(Dataset begins)
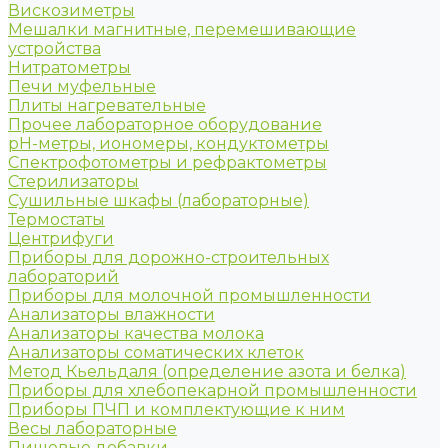
Вискозиметры
Мешалки магнитные, перемешивающие
устройства
Нитратометры
Печи муфельные
Плиты нагревательные
Прочее лабораторное оборудование
рН-метры, иономеры, кондуктометры
Спектрофотометры и рефрактометры
Стерилизаторы
Сушильные шкафы (лабораторные)
Термостаты
Центрифуги
Приборы для дорожно-строительных
лабораторий
Приборы для молочной промышленности
Анализаторы влажности
Анализаторы качества молока
Анализаторы соматических клеток
Метод Кьельдаля (определение азота и белка)
Приборы для хлебопекарной промышленности
Приборы ПЧП и комплектующие к ним
Весы лабораторные
Пищевые добавки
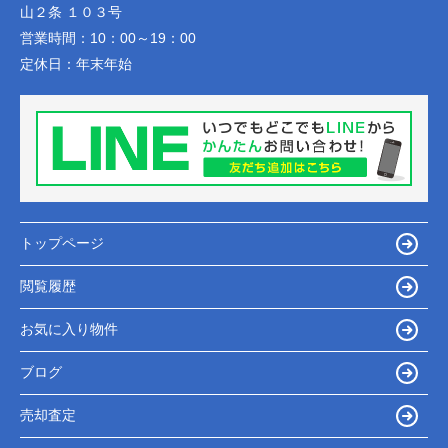
山２条 １０３号
営業時間：
10：00～19：00
定休日：
年末年始
トップページ
閲覧履歴
お気に入り物件
ブログ
売却査定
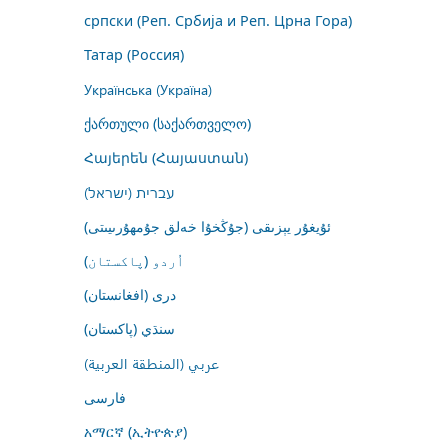
српски (Реп. Србија и Реп. Црна Гора)
Татар (Россия)
Українська (Україна)
ქართული (საქართველო)
Հայերեն (Հայաստան)
עברית (ישראל)
ئۇيغۇر يېزىقى (جۇڭخۇا خەلق جۇمھۇرىيىتى)
اُردو (پاکستان)
درى (افغانستان)
سنڌي (پاکستان)
عربي (المنطقة العربية)
فارسى
አማርኛ (ኢትዮጵያ)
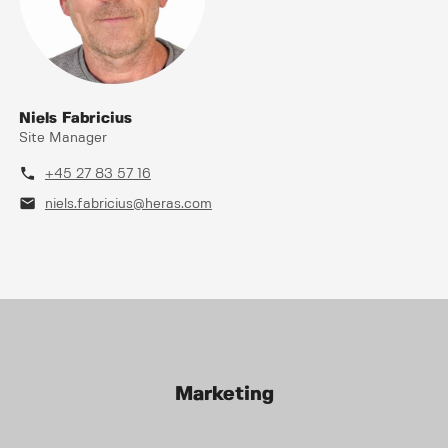
Niels Fabricius
Site Manager
phone
+45 27 83 57 16
mail
niels.fabricius@heras.com
Marketing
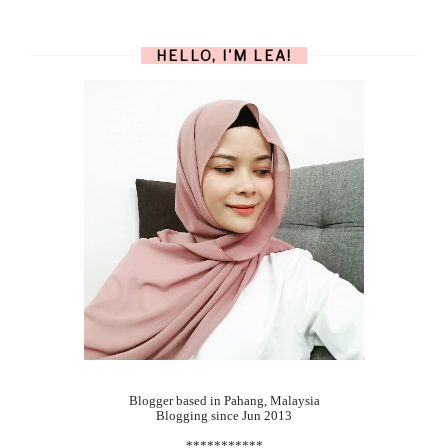
HELLO, I'M LEA!
Blogger based in Pahang, Malaysia
Blogging since Jun 2013
***********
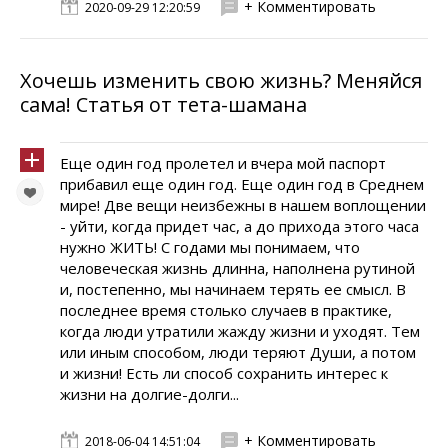
+ Комментировать
2020-09-29 12:20:59
Хочешь изменить свою жизнь? Меняйся
сама! Статья от тета-шамана
Еще один год пролетел и вчера мой паспорт
прибавил еще один год. Еще один год в Среднем
мире! Две вещи неизбежны в нашем воплощении
- уйти, когда придет час, а до прихода этого часа
нужно ЖИТЬ! С годами мы понимаем, что
человеческая жизнь длинна, наполнена рутиной
и, постепенно, мы начинаем терять ее смысл. В
последнее время столько случаев в практике,
когда люди утратили жажду жизни и уходят. Тем
или иным способом, люди теряют Души, а потом
и жизни! Есть ли способ сохранить интерес к
жизни на долгие-долги...
+ Комментировать
2018-06-04 14:51:04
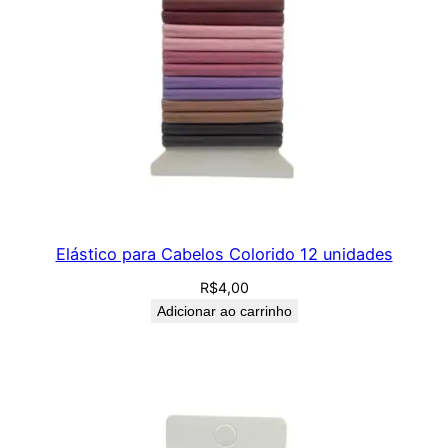
Elástico para Cabelos Colorido 12 unidades
R$
4,00
Adicionar ao carrinho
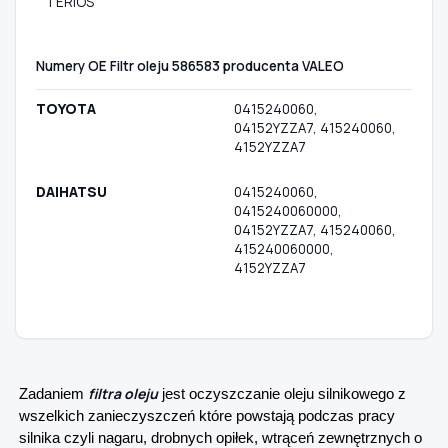
TERIOS
Numery OE Filtr oleju 586583 producenta VALEO
TOYOTA
0415240060,
04152YZZA7, 415240060,
4152YZZA7
DAIHATSU
0415240060,
0415240060000,
04152YZZA7, 415240060,
415240060000,
4152YZZA7
filtra oleju
Zadaniem
jest oczyszczanie oleju silnikowego z
wszelkich zanieczyszczeń które powstają podczas pracy
silnika czyli nagaru, drobnych opiłek, wtrąceń zewnętrznych o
(Dataset ends)
--- Exercise details ---
Please copy the data above exactly; the pictures do not belong in the copy.

--- Exercise result ---
Вискозиметры
Мешалки магнитные, перемешивающие
устройства
Нитратометры
Печи муфельные
Плиты нагревательные
Прочее лабораторное оборудование
рН-метры, иономеры, кондуктометры
Спектрофотометры и рефрактометры
Стерилизаторы
Сушильные шкафы (лабораторные)
Термостаты
Центрифуги
Приборы для дорожно-строительных
лабораторий
Приборы для молочной промышленности
Анализаторы влажности
Анализаторы качества молока
Анализаторы соматических клеток
Метод Кьельдаля (определение азота и белка)
Приборы для хлебопекарной промышленности
Приборы ПЧП и комплектующие к ним
Весы лабораторные
Пищевые добавки
山２条 １０３号
営業時間：
10：00～19：00
定休日：
年末年始
トップページ
閲覧履歴
お気に入り物件
ブログ
売却査定
српски (Реп. Србија и Реп. Црна Гора)
Татар (Россия)
Українська (Україна)
ქართული (საქართველო)
Հայերեն (Հայաստան)
עברית (ישראל)
ئۇيغۇر يېزىقى (جۇڭخۇا خەلق جۇمھۇرىيىتى)
اُردو (پاکستان)
درى (افغانستان)
سنڌي (پاکستان)
عربي (المنطقة العربية)
فارسى
አማርኛ (ኢትዮጵያ)
Niels Fabricius
Site Manager
phone
+45 27 83 57 16
mail
niels.fabricius@heras.com
Marketing
HELLO, I'M LEA!
Blogger based in Pahang, Malaysia
Blogging since Jun 2013
***********
+ Комментировать
2020-09-29 12:20:59
Хочешь изменить свою жизнь? Меняйся
сама! Статья от тета-шамана
Еще один год пролетел и вчера мой паспорт
прибавил еще один год. Еще один год в Среднем
мире! Две вещи неизбежны в нашем воплощении
- уйти, когда придет час, а до прихода этого часа
нужно ЖИТЬ! С годами мы понимаем, что
человеческая жизнь длинна, наполнена рутиной
и, постепенно, мы начинаем терять ее смысл. В
последнее время столько случаев в практике,
когда люди утратили жажду жизни и уходят. Тем
или иным способом, люди теряют Души, а потом
и жизни! Есть ли способ сохранить интерес к
жизни на долгие-долги...
+ Комментировать
2018-06-04 14:51:04
Elástico para Cabelos Colorido 12 unidades
R$
4,00
Adicionar ao carrinho
TERIOS
Numery OE Filtr oleju 586583 producenta VALEO
TOYOTA
0415240060,
04152YZZA7, 415240060,
4152YZZA7
DAIHATSU
0415240060,
0415240060000,
04152YZZA7, 415240060,
415240060000,
4152YZZA7
filtra oleju
Zadaniem
jest oczyszczanie oleju silnikowego z
wszelkich zanieczyszczeń które powstają podczas pracy
silnika czyli nagaru, drobnych opiłek, wtrąceń zewnętrznych o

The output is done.